WHAT YOU WILL DO:
1. In the article about gender options in Cyberpunk 2077, what job does Patrick Mills hold?
2. Extend the article about gender fluidity in Cyberpunk 2077, picking up right after its last sentence.

PASSAGE:
--- START ---

CD Projekt RED Won't Commit to Gender Fluidity in ‘Cyberpunk 2077’ (Yet)

The studio told Waypoint it’s “something we’ve looked at” for the character creator.
June 26, 2018, 6:28pm
Image courtesy of CD Projekt RED

As you’ve no doubt heard from a million others, CD Projekt RED’s Cyberpunk 2077 demo, so far unreleased to the public, was an E3 highlight. During that demo, the studio only briefly lingered on the character creator screen, noting it was unfinished. But as I tried to take in as much as possible, one thing stood out: the gender options were limited to men and women.

Cyberpunk 2077 is based on the long running tabletop game Cyberpunk, and one version of the game has a sketchy history when it comes to gender. If you decide to undergo a “sex-change,” as the game puts it, you’ll lose part of your “humanity,” a stat that, if driven down enough, results in “cyberpsychosis,” where you lose control of the character and the Game Master takes over.

Given how much CD Projekt RED is playing up the amount of choice players will have in Cyberpunk 2077, it’d seem a little out of place for their game to overlook gender fluidity. Waypoint had a chance to speak with Cyberpunk 2077 quest designer Patrick Mills for a few minutes at E3 about a variety of subjects, including the character creator’s limited options.

“It’s too early to say,” he said, “but it’s definitely something that we’ve looked at.”


Not a yes, but also not a no?

The notion of gender fluidity in Cyberpunk 2077 has been kicked around as long as the game’s been in development. It doesn’t take long to find threads with fans speculating about what CD Projekt RED might do, given Cyberpunk itself doesn’t provide an explicit roadmap.

Murmuring among skeptical fans ranges from unsurprising bigotry (“That type of shit has no place in a game like this. We dont need our fav game and possibly the game of the decade plagued by gender politics like we already suffer from in real life.”) to your typical strawman arguments about how “the list of genders if long/theoretically endless,” thus it's an impossible problem to solve.

--- END ---

[Collected data entries]
--- START ---

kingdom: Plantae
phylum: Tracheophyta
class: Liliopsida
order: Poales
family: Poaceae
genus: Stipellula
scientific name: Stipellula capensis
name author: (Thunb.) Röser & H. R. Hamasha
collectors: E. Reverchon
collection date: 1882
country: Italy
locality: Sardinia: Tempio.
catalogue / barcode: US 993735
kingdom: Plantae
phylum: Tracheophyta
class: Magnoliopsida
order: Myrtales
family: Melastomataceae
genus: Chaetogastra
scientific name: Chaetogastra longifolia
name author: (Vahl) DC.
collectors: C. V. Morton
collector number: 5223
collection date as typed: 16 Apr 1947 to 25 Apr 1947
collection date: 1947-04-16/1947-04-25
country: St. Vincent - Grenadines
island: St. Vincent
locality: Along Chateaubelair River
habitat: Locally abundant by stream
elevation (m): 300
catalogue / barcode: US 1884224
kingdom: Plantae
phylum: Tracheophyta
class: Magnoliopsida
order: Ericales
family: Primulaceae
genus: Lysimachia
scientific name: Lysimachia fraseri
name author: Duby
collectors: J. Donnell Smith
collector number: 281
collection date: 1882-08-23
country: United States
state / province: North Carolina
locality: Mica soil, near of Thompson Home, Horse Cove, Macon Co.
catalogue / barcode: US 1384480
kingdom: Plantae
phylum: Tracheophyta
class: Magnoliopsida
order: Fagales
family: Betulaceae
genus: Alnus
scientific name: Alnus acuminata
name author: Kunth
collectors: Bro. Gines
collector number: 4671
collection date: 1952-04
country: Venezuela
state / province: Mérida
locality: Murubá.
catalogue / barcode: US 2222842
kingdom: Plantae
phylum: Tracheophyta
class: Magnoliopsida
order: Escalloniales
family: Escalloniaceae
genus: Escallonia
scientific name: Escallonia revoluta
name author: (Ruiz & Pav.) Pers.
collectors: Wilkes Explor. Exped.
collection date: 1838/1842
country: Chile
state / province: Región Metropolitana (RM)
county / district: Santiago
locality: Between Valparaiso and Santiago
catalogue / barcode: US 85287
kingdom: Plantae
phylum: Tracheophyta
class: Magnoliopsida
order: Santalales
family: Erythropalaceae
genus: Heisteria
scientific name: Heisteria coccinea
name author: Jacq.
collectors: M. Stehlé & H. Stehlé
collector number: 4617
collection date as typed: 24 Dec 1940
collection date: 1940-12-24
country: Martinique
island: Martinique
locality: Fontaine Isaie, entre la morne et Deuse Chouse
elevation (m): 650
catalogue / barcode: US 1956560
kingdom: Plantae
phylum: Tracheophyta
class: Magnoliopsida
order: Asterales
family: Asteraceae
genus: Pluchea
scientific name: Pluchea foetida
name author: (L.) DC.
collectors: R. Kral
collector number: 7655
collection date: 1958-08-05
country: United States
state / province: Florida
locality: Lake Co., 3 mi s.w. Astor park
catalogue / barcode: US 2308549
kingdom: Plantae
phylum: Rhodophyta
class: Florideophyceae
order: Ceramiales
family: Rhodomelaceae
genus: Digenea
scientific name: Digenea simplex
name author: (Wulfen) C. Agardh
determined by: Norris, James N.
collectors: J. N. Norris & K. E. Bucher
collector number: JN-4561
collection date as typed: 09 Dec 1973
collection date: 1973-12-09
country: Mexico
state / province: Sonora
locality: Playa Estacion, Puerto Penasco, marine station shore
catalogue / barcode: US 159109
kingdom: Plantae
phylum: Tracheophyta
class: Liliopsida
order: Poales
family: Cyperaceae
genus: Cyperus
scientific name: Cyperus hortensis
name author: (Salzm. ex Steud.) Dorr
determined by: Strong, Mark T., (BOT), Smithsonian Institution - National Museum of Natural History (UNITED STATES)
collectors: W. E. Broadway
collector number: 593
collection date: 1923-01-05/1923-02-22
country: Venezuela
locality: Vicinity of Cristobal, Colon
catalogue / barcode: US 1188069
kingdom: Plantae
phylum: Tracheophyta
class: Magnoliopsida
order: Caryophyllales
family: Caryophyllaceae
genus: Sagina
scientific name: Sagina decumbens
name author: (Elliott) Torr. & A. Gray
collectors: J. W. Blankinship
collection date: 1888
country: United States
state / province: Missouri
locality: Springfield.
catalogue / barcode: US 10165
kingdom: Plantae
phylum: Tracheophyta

--- END ---

RESPONSES BY ITEM NUMBER:
1. He is a quest designer on Cyberpunk 2077.

2.
Though Mills wasn’t able to elaborate on where CD Projekt RED will land on the issue, any movement they make in the direction of embracing non-binary gender pronouns is likely to cause a ripple of controversy, however unwarranted. Harebrained Schemes’ quiet inclusion of the option to create a character in BattleTech with they/them pronouns elicited a reaction, and BattleTech is a game with a fraction of the attention Cyberpunk 2077 will soon garner.

That’s precisely the reason it’d be socially important for Cyberpunk 2077 to give players more options. The more often games embrace pronoun variety, the less it seems like an outrageous political stance, emboldening gaming culture’s worst actors. It becomes normal.

“Personally, as a gender-fluid pansexual,” wrote one user on reddit, as part of an eventually locked thread discussing this very issue, “this is a hugely important topic and selling point for me. I do hope they think about incorporating this into the game not just for realism but in order to prove they are a truly progressive company who want to move with the times.”